Standing on the broad plain…

Yesterday, I realized that I had been somewhat silent during June…yes, I was quite busy this month but that doesn’t usually stop me from having something to say or something that I need to process by writing about it. A couple of days ago, while speaking with my spiritual director, I realized that, for a great deal of the month of June I had been experiencing something new — freedom, peace, and contentment.  I have been, as the Psalmist might say, standing on the broad plain.

No, I have not been continuing my Mexican vacation, sitting on the beach with pina colada in my hand.  In fact, I’ve been working harder than usual, between fill-in musical gigs, Pentecost, preparing for concerts in Spain in July and getting back to some important committee work for the church.  But it is now clear to me that, for at least a little while, I have put some heavy burden down and I am experiencing a kind of peace perhaps unknown to me until now.

I will illustrate with a story, a story of an experience which still is mind blowing to me.  For those of you who are not musicians, I will tell you that in the musical world of choruses big and small, there are people (such as myself), hired for their ability to “fill-in” when a chorus needs help of somekind…either people are missing, or there just aren’t enough people in a section, or whatever.  When you are hired in this way, it is a called being a “ringer” — somewhat the musical equivalent of an office temporary worker.  Sometimes these positions can be quite lucrative, but usually not.  Recently I found myself with the opportunity to take a lucrative one.

The problem was two-fold:  first, it was with one of the great big symphonic choruses in town (a chorus which, I’m pretty sure, would laugh if I came in to audition for it), and second, the job would require me to sing in the chorus and listen to another soloist sing my part for a musical work that is, my be all and end all dream of a life time to sing.  I wasn’t sure that my ego could handle it.

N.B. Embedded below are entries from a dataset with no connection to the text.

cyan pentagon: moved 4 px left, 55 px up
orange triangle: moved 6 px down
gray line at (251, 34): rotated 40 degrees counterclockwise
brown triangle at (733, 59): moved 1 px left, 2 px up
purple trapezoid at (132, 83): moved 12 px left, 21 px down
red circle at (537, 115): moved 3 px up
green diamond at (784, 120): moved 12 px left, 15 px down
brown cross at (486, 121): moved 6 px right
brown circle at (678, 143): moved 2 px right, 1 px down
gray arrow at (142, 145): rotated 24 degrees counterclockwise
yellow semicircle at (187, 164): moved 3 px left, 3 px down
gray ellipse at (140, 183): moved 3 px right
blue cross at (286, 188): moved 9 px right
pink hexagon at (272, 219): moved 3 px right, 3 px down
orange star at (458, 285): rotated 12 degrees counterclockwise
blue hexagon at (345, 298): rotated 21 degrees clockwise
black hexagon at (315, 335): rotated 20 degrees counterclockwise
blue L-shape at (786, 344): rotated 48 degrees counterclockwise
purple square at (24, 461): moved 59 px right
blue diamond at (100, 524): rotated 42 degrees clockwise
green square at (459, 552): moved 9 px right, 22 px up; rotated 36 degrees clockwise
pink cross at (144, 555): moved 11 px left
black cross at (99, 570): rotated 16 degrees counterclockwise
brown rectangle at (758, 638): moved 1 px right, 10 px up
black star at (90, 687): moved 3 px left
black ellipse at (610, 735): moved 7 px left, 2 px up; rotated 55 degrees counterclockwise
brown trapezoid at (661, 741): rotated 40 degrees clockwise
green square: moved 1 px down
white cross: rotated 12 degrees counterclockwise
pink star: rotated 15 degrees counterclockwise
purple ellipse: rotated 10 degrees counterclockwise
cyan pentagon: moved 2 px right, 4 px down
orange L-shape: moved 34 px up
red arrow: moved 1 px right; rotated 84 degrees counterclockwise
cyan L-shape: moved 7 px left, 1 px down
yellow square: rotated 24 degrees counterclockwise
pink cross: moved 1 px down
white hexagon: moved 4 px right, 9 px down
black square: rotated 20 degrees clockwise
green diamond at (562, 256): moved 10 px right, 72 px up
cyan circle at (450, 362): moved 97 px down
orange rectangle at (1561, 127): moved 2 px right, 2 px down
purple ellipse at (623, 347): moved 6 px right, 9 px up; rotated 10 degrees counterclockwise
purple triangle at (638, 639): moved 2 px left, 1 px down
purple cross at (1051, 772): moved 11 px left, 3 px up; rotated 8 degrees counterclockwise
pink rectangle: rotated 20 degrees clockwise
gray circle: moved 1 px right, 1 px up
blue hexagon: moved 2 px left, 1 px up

To make a long story short, monetary gain won out over my ego concerns, and I launched into a week of rehearsals and  performances.  And as I stepped with those 140 souls onto the stage at the Meyerhoff Auditorium and looked out over the hall full of people, and the stage full of musicians, I realized — no matter what I think of my abilities and my experience, that I had never performed in anything of that high artistic level.  Yes, I’ve performed at the Meyerhoff, but I was a student — even if I was sharing the stage with James Morris and Christine Brewer.   And I have sung great operatic roles with big orchestras, but truthfully, always in a small town or a far away place, not with one of America’s great orchestras and great conductors.

And do you know what I felt when I realized that?  I felt peace.  I felt forgiveness.  Funny?  Yes, I thought so.  But in that moment I was able to enjoy the experience, learn what was in front of me to learn (and I did learn things by listening to the soloist, about both my own voice and the work being performed.

When it was all over, not only did the check clear, but I found myself with a widened and clear vision — that’s what happens when you stand on the broad plain, I guess.  So much more seems possible now…and the view is fantastic.